::: Text segment :::

Pacific Coast Collective (May 2, 2012)
Paul Wellman

Santa Barbara police and federal agents executed four search warrants Wednesday and Thursday during what authorities say is part of a region-wide crackdown on illegal marijuana operations. The raids at dispensaries and houses included the seizure of money, property, and weed, but no arrests were made. Local officers assisted in the operation headed by the United States Attorney’s Office, the Drug Enforcement Administration, and the Internal Revenue Service.

On Wednesday, a search warrant was carried out at Pacific Coast Collective on 331 North Milpas Street. The home of its suspected operator — Jeff Restivo, who’s being prosecuted on marijuana-related charges in a separate case involving the dispensary — was also visited by law enforcement personnel.

On Thursday, Miramar Collective on Ortega Hill Road in Summerland was raided. Its owner, according to a spokesperson for the the U.S. Attorney’s Office, is currently being prosecuted in Santa Barbara on state narcotics charges. A search warrant was also executed at “an indoor marijuana farm on East Haley in Santa Barbara, where substandard and unpermitted electrical equipment has been used,” the spokesperson said.

“In conjunction with the filing of the asset forfeiture complaints,” the spokesperson explained, “letters were mailed out yesterday to the property owners and operators of 10 additional marijuana stores that are either currently operating or were recently closed — six in Santa Barbara, three in Goleta, and one in Summerland. All known marijuana stores in Santa Barbara County are now the subject of federal enforcement actions,” he said.

Sergeant Riley Harwood, spokesperson for the Santa Barbara Police Department, said in a prepared statement that the SBPD has looked into citizen complaints against storefront marijuana dispensaries since 2009. “Detectives have used a variety of means to investigate these locations,” he said, “including interviewing customers, conducting undercover purchases of marijuana, and searching facilities. In every instance thus far,” he went on, “their investigations revealed that these storefronts were operating as for-profit business enterprises, conducting retail sales to customers, or ‘members,’ and purchasing from wholesale vendors bulk quantities of marijuana grown outside of the region.”

::: Exercise data :::

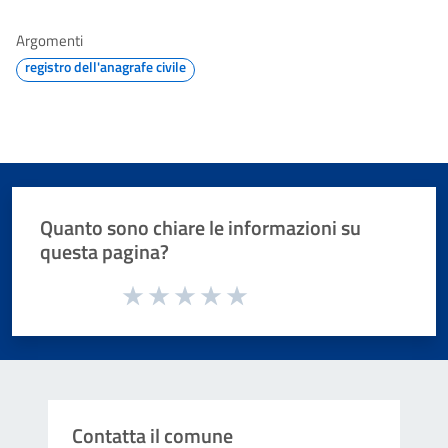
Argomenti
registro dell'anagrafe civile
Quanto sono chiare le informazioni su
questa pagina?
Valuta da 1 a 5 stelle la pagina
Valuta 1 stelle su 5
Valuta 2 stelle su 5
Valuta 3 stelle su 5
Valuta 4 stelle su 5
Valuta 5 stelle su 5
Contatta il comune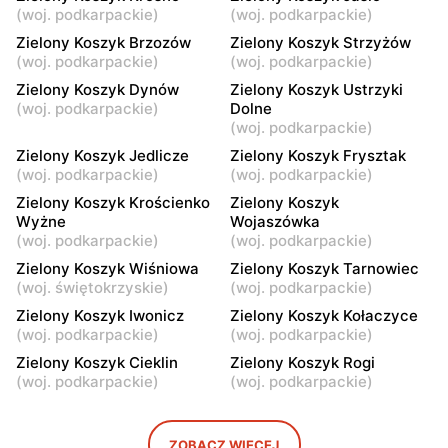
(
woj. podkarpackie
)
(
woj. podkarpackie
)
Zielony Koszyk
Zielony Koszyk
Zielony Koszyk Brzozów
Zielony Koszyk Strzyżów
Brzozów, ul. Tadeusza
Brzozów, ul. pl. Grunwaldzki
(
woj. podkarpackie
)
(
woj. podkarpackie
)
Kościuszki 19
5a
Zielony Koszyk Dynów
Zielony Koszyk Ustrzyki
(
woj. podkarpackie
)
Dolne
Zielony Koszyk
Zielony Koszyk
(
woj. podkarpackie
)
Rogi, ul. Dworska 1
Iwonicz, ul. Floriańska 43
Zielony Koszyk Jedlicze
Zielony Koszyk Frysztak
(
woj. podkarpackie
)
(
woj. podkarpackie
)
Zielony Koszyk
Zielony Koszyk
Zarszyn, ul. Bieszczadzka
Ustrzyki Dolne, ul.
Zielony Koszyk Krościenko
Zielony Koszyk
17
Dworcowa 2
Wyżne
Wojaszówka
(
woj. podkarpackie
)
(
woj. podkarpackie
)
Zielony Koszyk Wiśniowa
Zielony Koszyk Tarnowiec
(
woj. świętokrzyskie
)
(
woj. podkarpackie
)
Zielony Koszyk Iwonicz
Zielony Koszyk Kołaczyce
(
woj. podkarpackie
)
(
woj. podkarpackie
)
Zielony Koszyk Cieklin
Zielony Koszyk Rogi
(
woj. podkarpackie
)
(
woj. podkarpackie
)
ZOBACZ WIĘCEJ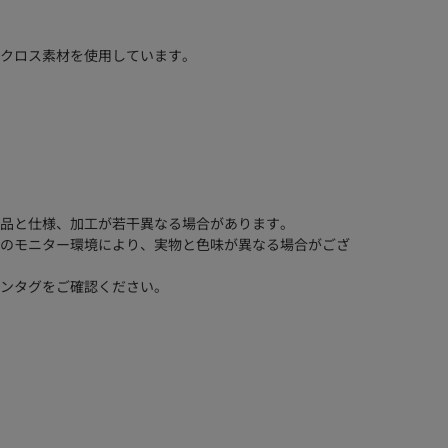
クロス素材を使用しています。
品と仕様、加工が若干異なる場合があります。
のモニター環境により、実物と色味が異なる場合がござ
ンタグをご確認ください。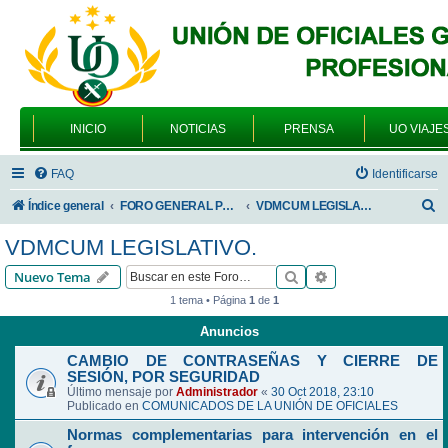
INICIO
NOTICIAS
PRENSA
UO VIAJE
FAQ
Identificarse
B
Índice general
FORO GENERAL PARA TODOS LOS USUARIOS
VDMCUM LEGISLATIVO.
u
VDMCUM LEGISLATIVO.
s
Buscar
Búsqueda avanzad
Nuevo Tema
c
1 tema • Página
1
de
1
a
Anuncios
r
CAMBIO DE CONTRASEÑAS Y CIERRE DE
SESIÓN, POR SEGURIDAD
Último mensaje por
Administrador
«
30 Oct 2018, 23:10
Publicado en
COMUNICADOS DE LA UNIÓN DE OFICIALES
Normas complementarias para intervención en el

:::
::: Exercise data :::

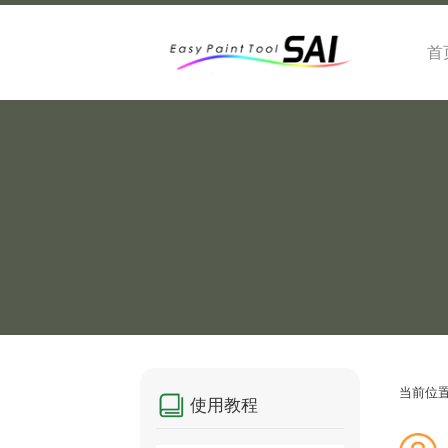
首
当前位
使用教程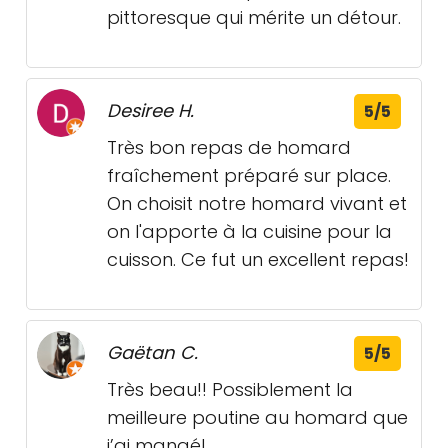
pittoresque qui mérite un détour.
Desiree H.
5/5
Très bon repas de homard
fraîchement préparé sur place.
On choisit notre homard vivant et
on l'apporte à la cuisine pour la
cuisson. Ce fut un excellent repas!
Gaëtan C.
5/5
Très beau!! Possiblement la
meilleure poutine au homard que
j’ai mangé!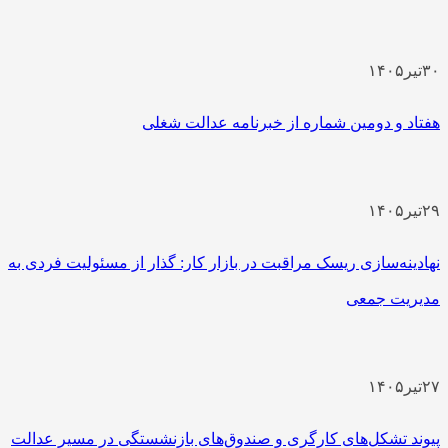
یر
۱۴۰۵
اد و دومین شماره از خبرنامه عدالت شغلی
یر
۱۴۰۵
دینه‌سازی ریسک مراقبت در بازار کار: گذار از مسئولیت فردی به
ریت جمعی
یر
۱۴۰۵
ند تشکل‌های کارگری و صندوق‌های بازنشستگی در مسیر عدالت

:::

- Task instructions:
Answer these questions from the article on the Santa Barbara marijuana raids:
(a) At what street address was Pacific Coast Collective located?
(b) Of the 10 additional marijuana stores whose owners and operators were mailed letters, how many were in Goleta?
(c) Since what year has the Santa Barbara Police Department looked into citizen complaints against storefront marijuana dispensaries?

- Response to this task:
(a) 331 North Milpas Street
(b) Three
(c) 2009